#### 原文摘录 ####

用于设计量子点元胞自动机算术电路的可扩展1位全加器

Hamideh KHAJEHNASIR-JAHROMI,Pooya TORKZADEH,Massoud DOUSTI
伊斯兰阿扎德大学科学与研究部电气与计算机工程系，伊朗德黑兰市，1477893855
摘要：近年来，在纳米尺度上使用互补金属氧化物半导体（CMOS）技术设计逻辑电路面临着各种挑战。漏电流、短效应沟道和高能量耗散是一些亟待解决的问题。量子点元胞自动机（QCA）代表了未来可能替代CMOS的一种合适选择，因为与标准CMOS相比，它消耗的能量微不足道。设计算术电路关键是基于1位全加器的结构。低复杂度的全加器模块有利于开发各种复杂结构。本文介绍了基于单元交互的可扩展1位QCA全加器结构。我们提出的全加器包含QCA设计偏好，例如使用的单元数量少、延迟低和占用面积小。此外，所提结构已扩展到更大的电路，包括4位行波进位加法器（RCA）、4位行波借位减法器（RBS）、加/减电路和2位阵列乘法器。所有设计均使用QCA Designer-E 2.2版软件进行仿真和验证。该工具可以估计能量消耗以及评估电路的性能。仿真结果表明，所提设计在复杂度、面积、延迟、成本和能量消耗方面都是有效的。

####

(练习题目 A)
根据原文摘录，所有设计是用哪个软件来仿真和验证的？
(练习题目 B)
把原文摘录里以“摘要：近年来”开头的那段话改写成一份简短的要点列表，保留主要内容。
这些数据跟这里要做的题目没有关系。

#### 原始数据 ####

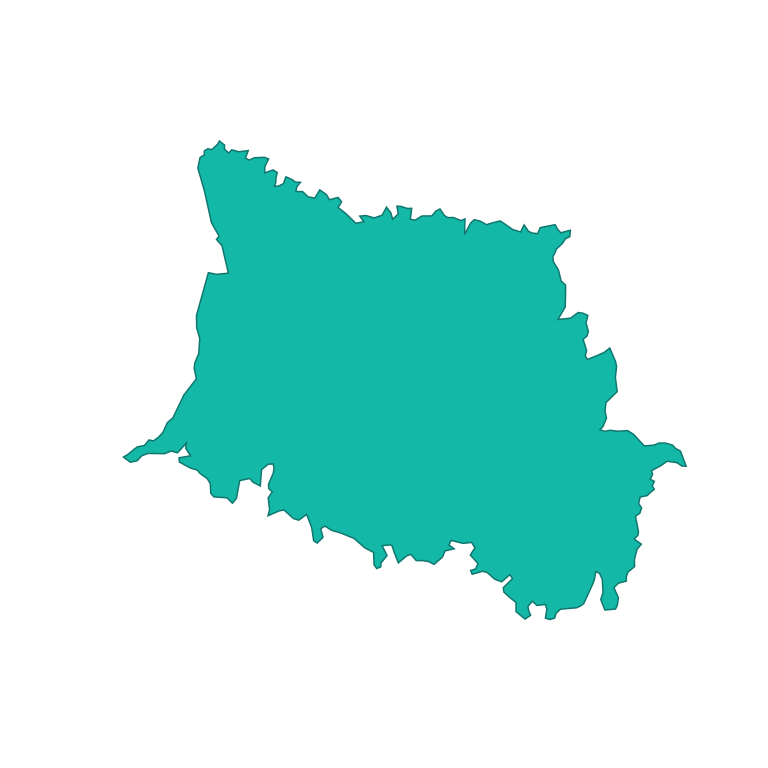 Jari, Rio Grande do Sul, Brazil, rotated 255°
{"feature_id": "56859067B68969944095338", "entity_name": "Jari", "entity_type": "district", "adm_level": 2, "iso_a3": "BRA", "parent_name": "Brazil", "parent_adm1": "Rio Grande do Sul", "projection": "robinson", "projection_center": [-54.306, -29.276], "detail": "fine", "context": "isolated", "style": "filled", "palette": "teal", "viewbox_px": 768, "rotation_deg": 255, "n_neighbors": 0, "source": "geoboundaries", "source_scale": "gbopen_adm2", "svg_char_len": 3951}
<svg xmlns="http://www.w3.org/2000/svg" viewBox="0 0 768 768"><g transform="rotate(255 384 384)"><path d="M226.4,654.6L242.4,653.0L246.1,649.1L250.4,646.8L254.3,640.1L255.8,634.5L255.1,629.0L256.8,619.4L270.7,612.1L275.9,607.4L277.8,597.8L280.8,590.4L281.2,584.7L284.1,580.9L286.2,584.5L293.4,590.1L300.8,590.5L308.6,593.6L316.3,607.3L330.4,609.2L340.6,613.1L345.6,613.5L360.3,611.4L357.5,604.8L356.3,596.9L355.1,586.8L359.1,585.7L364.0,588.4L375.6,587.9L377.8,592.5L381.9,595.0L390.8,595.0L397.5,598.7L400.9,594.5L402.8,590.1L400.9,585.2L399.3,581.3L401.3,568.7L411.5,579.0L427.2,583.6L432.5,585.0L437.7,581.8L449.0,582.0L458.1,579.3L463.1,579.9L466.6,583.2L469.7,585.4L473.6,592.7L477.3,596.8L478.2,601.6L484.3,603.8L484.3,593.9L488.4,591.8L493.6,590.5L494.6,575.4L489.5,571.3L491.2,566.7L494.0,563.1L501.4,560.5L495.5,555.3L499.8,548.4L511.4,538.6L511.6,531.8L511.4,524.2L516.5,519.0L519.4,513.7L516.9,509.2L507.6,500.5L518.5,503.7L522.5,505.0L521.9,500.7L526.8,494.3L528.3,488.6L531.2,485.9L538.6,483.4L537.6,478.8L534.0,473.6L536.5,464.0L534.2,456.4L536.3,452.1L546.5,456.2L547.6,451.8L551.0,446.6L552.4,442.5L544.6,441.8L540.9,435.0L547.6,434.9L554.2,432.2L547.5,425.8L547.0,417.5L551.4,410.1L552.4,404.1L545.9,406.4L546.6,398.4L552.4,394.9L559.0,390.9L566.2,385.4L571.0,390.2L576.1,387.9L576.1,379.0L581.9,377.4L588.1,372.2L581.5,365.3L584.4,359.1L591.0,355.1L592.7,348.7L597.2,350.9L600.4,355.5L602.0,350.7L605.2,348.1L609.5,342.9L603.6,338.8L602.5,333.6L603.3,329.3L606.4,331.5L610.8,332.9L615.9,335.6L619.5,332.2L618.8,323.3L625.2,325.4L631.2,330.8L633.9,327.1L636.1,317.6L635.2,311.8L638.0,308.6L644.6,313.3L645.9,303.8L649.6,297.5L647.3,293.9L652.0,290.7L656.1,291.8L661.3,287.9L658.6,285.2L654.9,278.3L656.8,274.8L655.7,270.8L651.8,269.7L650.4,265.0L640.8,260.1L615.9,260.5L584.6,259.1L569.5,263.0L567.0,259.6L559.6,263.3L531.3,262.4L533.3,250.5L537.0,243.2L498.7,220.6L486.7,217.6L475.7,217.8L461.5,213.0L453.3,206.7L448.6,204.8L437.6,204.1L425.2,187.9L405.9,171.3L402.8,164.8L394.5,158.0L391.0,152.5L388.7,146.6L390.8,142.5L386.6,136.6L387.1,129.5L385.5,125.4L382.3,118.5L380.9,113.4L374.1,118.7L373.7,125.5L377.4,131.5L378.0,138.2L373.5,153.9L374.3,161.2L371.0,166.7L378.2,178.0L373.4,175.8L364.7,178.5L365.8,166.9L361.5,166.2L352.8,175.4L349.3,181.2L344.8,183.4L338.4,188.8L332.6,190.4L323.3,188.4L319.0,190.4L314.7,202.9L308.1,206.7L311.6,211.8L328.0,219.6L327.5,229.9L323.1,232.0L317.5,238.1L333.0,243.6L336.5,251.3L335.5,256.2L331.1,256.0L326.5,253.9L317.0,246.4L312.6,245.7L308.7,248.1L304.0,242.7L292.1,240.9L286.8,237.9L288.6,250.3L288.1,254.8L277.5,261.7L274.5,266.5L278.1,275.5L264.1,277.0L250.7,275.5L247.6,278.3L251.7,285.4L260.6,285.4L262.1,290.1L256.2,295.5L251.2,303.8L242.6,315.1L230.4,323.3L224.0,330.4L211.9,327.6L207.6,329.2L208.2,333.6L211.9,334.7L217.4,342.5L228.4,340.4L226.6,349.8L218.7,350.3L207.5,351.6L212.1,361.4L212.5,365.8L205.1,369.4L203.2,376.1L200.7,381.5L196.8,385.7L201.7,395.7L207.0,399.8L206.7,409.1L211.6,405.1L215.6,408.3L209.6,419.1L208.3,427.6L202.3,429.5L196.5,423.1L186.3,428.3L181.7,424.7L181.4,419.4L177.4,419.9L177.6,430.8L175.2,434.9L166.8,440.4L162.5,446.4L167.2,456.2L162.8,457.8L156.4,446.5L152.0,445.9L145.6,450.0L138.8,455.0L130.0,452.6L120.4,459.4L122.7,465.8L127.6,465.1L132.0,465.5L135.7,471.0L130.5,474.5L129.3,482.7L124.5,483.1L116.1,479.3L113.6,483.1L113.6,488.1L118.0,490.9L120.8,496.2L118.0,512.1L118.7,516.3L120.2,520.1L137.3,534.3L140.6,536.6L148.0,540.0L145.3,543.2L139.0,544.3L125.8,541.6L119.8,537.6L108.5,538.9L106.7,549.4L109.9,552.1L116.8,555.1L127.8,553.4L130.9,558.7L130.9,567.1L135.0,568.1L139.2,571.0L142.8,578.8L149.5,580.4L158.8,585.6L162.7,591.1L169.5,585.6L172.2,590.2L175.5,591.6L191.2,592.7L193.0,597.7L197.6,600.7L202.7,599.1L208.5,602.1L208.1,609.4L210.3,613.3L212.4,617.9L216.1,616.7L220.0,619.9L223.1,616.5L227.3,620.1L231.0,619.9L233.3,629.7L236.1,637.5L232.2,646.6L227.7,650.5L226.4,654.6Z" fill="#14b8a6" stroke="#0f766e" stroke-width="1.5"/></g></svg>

####
#### 原始数据 ####

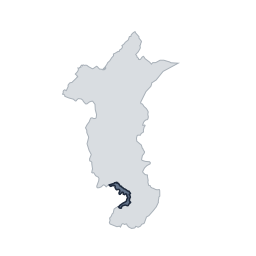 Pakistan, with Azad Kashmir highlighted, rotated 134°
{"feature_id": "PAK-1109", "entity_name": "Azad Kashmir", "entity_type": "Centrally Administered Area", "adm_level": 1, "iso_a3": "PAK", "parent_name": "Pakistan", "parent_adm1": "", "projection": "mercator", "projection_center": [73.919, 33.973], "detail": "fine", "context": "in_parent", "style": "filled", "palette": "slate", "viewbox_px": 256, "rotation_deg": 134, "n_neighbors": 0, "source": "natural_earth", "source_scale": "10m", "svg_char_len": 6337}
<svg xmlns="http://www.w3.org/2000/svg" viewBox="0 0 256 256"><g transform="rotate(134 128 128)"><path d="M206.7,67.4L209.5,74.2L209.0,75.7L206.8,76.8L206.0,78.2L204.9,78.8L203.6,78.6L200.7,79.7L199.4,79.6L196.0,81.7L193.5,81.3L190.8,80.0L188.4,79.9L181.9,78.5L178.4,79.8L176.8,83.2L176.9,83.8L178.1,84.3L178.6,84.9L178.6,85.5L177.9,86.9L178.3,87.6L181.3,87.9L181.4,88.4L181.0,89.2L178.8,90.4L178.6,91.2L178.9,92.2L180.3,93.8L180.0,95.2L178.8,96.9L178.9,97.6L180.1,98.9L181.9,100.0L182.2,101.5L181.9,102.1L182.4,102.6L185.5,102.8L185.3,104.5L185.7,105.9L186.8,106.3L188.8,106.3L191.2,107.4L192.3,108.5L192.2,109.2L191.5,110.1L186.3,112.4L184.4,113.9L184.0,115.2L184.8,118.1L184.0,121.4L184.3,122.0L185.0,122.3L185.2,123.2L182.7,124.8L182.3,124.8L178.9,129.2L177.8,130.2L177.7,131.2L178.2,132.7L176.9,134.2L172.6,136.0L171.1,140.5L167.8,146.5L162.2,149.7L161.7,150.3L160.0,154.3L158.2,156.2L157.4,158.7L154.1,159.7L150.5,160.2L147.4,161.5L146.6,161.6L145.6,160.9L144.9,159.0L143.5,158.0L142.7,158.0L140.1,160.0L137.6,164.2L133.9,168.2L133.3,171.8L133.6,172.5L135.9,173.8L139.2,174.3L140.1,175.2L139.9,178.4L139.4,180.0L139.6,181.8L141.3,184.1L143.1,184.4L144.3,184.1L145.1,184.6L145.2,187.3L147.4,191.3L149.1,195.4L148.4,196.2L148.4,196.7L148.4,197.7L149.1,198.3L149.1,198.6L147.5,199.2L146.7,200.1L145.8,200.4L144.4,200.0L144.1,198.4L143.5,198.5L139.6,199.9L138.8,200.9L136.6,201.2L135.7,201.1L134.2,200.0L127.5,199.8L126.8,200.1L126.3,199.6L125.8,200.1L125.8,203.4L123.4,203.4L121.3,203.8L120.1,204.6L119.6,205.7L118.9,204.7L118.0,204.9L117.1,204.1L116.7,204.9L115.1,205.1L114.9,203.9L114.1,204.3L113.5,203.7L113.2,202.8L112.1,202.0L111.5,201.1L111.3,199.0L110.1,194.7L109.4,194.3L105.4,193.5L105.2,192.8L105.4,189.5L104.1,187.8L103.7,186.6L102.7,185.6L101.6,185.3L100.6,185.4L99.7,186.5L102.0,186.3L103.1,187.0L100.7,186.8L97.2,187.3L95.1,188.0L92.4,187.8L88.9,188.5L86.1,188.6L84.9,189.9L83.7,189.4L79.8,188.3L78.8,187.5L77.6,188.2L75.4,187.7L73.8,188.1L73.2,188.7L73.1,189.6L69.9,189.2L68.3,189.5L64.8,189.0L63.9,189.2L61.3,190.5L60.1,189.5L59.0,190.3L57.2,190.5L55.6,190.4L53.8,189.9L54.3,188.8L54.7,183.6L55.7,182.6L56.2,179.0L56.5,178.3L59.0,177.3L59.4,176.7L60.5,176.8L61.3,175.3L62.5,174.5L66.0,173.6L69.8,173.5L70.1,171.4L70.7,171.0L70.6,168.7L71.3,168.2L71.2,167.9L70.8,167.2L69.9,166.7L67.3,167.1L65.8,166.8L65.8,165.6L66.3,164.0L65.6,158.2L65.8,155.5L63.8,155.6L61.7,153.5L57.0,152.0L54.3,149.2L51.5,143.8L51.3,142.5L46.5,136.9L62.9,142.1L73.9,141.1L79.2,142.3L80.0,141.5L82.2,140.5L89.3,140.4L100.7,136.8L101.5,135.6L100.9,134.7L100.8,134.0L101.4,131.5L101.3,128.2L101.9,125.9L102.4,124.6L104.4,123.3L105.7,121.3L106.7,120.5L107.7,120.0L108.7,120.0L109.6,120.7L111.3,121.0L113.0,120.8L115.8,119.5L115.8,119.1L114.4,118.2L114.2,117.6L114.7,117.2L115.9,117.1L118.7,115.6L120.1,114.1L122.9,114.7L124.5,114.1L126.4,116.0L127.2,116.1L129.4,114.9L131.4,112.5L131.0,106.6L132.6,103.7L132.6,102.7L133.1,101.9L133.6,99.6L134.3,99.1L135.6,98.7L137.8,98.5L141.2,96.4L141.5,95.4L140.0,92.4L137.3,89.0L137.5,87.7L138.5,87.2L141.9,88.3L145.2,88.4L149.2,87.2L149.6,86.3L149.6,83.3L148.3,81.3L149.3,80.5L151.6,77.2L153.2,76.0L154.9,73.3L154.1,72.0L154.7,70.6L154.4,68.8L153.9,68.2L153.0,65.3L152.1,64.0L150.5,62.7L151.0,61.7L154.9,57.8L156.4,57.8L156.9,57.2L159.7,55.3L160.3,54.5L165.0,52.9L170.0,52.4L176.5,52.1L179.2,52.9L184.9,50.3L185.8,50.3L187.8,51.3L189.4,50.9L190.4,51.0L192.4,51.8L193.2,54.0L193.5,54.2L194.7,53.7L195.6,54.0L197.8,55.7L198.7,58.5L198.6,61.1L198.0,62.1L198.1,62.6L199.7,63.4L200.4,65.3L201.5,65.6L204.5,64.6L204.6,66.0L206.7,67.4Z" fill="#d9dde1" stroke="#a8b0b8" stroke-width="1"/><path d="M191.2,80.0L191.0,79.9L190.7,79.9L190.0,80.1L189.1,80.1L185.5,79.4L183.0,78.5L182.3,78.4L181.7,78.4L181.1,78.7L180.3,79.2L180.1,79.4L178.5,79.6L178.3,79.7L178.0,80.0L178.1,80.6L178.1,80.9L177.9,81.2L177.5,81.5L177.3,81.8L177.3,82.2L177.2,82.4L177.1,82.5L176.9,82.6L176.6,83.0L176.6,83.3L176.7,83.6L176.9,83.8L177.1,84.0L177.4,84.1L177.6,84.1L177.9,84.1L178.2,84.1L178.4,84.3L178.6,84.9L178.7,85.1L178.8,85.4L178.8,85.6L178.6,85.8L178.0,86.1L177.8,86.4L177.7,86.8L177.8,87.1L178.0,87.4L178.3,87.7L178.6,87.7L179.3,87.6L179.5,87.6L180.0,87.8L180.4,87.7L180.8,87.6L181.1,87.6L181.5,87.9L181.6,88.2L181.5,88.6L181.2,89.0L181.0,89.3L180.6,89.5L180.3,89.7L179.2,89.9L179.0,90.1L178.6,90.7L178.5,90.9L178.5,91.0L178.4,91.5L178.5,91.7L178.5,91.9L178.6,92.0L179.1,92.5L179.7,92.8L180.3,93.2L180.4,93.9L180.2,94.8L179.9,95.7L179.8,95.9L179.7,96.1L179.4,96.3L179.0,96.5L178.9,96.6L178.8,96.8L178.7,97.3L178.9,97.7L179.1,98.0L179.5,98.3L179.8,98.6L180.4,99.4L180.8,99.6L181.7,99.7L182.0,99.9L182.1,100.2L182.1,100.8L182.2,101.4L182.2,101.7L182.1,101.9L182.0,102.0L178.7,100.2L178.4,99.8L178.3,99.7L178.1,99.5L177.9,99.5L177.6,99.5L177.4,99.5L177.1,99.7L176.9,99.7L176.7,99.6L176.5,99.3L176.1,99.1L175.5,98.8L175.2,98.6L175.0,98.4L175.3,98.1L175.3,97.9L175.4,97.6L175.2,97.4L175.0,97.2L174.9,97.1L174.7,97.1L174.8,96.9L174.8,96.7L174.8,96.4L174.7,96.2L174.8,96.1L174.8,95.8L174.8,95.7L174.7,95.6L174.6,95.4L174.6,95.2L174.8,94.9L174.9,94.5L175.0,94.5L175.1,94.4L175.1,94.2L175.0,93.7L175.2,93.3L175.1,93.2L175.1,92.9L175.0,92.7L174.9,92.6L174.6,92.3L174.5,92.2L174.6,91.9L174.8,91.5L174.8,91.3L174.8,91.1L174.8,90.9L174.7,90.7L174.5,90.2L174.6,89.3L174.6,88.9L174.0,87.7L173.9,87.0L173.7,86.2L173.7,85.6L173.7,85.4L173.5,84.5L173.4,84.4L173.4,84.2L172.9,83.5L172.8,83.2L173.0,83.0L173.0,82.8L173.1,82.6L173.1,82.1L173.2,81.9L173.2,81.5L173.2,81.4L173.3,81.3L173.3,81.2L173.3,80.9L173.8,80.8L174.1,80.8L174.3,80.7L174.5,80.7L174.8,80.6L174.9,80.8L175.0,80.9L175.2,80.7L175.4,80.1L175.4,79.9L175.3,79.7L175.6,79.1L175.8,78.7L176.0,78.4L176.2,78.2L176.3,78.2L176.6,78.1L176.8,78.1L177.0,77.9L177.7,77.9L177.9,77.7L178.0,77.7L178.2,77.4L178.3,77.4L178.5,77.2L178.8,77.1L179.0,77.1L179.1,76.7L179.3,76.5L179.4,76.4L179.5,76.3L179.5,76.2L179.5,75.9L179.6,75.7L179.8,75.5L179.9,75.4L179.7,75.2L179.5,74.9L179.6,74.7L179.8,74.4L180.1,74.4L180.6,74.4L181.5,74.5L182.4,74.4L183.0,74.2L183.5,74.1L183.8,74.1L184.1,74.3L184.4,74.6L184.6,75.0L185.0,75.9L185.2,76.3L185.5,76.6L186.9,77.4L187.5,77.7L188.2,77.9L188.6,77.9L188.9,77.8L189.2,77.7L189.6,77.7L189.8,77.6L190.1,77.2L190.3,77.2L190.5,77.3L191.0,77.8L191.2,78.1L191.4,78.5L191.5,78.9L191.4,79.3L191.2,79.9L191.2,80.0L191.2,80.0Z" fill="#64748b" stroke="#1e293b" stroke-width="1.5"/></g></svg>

####

(正确答案 A)
QCA Designer-E 2.2版软件。

(正确答案 B)
- 在纳米尺度上用CMOS技术设计逻辑电路面临漏电流、高能量耗散等问题。
- QCA消耗的能量微不足道，可能替代CMOS。
- 设计算术电路的关键是1位全加器结构，低复杂度的全加器有利于开发复杂结构。
- 本文提出基于单元交互的可扩展1位QCA全加器，单元数量少、延迟低、面积小。
- 该结构已扩展到4位行波进位加法器、4位行波借位减法器、加/减电路和2位阵列乘法器。
- 所有设计都用QCA Designer-E 2.2版软件仿真验证，该工具能估计能耗并评估性能。
- 仿真结果表明，这些设计在复杂度、面积、延迟、成本和能耗方面都有效。